_EXERCISE_
Look below for the line containing "staining of colorectal" and the line containing "no protein staining"; repeat exactly those two lines and all lines between them, and nothing else.

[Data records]
*** Begin section ***

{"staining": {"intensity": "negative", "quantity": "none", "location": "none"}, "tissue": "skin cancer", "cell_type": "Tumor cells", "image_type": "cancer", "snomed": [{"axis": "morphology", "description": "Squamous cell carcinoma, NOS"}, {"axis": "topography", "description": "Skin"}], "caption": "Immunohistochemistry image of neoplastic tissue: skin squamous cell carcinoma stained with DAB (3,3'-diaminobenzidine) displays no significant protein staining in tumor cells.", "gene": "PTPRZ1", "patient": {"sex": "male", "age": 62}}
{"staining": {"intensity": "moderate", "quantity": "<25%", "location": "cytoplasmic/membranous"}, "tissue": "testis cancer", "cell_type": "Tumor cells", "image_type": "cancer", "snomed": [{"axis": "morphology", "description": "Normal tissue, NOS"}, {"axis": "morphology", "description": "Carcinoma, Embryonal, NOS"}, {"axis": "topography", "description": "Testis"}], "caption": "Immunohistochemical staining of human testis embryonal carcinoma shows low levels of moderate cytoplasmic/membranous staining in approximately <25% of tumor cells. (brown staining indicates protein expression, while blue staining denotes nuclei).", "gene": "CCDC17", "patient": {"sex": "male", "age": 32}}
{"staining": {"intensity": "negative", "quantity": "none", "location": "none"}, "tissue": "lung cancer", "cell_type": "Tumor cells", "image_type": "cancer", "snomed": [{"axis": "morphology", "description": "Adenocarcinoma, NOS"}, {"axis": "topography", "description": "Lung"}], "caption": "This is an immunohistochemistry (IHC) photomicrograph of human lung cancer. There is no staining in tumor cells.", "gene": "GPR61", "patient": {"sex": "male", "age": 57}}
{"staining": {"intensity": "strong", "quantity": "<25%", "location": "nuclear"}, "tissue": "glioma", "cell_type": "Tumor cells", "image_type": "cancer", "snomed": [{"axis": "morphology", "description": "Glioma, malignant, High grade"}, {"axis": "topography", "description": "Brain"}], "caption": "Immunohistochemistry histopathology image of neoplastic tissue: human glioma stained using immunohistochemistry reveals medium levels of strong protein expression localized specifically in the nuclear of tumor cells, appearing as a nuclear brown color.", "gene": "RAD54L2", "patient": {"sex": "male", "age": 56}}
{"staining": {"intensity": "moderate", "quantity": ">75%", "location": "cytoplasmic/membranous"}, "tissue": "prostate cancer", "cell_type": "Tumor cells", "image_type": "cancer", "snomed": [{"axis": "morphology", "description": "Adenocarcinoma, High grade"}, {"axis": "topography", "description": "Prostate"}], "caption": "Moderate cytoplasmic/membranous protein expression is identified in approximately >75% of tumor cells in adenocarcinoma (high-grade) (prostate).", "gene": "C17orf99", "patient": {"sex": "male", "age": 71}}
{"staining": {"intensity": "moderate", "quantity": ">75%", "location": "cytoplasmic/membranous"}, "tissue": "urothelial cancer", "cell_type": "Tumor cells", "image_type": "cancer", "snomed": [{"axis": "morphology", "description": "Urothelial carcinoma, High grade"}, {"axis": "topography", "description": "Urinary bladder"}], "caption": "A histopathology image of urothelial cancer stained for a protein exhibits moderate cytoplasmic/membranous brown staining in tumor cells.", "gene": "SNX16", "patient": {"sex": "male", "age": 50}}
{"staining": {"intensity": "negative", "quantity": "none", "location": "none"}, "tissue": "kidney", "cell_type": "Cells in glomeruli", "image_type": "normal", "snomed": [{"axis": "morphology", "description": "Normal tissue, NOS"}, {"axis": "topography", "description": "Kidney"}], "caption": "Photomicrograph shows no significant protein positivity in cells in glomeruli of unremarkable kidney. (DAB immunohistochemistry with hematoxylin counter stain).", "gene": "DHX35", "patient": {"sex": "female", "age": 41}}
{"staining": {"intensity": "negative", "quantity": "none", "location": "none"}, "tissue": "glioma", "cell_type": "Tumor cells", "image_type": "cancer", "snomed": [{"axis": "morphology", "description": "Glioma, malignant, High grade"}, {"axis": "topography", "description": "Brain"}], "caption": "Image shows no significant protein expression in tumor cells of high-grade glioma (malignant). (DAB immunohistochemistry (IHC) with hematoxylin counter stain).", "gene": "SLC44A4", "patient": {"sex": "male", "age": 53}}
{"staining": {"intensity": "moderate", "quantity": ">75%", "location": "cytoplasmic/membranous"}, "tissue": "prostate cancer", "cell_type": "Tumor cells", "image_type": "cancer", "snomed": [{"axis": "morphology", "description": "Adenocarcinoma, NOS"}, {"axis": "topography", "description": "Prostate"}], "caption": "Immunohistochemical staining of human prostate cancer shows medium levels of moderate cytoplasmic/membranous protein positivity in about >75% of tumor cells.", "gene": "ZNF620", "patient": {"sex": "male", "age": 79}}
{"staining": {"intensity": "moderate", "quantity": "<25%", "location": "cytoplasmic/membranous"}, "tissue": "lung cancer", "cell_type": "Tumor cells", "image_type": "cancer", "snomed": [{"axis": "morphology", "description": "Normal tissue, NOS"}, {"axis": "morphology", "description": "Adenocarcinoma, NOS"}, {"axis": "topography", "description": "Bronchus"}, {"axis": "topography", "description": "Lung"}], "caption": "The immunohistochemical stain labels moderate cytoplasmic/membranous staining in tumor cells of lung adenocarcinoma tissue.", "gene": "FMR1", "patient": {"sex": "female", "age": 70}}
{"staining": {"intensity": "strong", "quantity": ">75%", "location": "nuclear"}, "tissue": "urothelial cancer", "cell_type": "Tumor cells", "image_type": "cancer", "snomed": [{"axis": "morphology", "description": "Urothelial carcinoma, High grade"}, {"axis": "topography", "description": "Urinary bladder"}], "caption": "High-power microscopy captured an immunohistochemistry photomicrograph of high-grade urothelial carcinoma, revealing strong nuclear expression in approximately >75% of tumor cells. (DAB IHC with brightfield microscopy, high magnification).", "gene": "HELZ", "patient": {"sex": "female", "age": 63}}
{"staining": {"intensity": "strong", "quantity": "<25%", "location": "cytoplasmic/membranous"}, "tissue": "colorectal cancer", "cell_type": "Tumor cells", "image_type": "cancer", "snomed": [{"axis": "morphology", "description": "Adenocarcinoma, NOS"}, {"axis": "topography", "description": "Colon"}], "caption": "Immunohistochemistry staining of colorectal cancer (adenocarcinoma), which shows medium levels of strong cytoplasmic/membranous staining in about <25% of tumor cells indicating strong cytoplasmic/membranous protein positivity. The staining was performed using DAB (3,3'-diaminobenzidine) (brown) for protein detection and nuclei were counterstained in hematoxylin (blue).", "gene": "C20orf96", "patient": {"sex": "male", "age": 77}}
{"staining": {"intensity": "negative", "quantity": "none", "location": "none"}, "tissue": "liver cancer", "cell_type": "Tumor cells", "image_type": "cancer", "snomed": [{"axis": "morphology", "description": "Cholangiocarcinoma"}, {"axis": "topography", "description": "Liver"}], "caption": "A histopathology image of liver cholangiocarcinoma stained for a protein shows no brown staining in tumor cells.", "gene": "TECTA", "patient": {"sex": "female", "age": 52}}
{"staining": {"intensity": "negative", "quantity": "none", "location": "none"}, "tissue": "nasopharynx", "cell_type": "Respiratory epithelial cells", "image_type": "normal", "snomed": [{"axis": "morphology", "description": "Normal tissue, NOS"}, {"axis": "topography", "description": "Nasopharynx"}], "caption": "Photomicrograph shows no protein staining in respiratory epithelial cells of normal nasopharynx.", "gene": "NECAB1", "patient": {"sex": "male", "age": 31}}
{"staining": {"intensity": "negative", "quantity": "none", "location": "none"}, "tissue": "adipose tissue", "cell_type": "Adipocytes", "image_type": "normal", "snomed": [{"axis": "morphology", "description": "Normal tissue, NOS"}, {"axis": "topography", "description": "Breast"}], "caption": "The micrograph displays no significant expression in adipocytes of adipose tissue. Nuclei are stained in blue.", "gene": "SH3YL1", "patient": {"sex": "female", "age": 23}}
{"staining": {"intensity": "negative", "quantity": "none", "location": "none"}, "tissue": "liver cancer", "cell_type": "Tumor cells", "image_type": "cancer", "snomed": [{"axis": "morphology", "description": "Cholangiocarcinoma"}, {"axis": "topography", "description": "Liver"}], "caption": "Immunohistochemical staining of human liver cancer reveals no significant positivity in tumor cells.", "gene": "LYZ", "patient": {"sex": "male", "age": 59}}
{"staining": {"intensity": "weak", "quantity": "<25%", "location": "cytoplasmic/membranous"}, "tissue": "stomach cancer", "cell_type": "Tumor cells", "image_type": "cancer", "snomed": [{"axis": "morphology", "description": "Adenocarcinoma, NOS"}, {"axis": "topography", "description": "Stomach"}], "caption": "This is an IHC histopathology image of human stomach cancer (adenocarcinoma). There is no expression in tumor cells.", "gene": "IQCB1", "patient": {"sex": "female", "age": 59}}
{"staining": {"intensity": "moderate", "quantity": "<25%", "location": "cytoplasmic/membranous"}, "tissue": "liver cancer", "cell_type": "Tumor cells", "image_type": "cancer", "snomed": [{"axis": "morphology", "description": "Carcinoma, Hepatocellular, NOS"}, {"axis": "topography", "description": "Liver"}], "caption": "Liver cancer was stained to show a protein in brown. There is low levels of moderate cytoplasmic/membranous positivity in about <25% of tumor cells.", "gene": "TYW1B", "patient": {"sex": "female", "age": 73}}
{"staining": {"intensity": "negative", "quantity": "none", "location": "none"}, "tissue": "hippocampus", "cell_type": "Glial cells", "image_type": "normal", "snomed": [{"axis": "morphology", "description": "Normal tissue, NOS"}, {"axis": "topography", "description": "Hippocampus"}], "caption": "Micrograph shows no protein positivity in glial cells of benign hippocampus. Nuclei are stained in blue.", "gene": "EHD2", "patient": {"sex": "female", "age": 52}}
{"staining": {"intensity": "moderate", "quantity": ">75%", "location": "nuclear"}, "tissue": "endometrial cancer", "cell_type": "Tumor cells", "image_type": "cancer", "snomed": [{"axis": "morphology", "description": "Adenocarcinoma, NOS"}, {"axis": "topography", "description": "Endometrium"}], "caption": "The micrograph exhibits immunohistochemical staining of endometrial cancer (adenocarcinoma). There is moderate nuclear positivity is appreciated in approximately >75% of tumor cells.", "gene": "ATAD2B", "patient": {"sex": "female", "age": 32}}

*** End section ***

_EXERCISE RESPONSE_
{"staining": {"intensity": "strong", "quantity": "<25%", "location": "cytoplasmic/membranous"}, "tissue": "colorectal cancer", "cell_type": "Tumor cells", "image_type": "cancer", "snomed": [{"axis": "morphology", "description": "Adenocarcinoma, NOS"}, {"axis": "topography", "description": "Colon"}], "caption": "Immunohistochemistry staining of colorectal cancer (adenocarcinoma), which shows medium levels of strong cytoplasmic/membranous staining in about <25% of tumor cells indicating strong cytoplasmic/membranous protein positivity. The staining was performed using DAB (3,3'-diaminobenzidine) (brown) for protein detection and nuclei were counterstained in hematoxylin (blue).", "gene": "C20orf96", "patient": {"sex": "male", "age": 77}}
{"staining": {"intensity": "negative", "quantity": "none", "location": "none"}, "tissue": "liver cancer", "cell_type": "Tumor cells", "image_type": "cancer", "snomed": [{"axis": "morphology", "description": "Cholangiocarcinoma"}, {"axis": "topography", "description": "Liver"}], "caption": "A histopathology image of liver cholangiocarcinoma stained for a protein shows no brown staining in tumor cells.", "gene": "TECTA", "patient": {"sex": "female", "age": 52}}
{"staining": {"intensity": "negative", "quantity": "none", "location": "none"}, "tissue": "nasopharynx", "cell_type": "Respiratory epithelial cells", "image_type": "normal", "snomed": [{"axis": "morphology", "description": "Normal tissue, NOS"}, {"axis": "topography", "description": "Nasopharynx"}], "caption": "Photomicrograph shows no protein staining in respiratory epithelial cells of normal nasopharynx.", "gene": "NECAB1", "patient": {"sex": "male", "age": 31}}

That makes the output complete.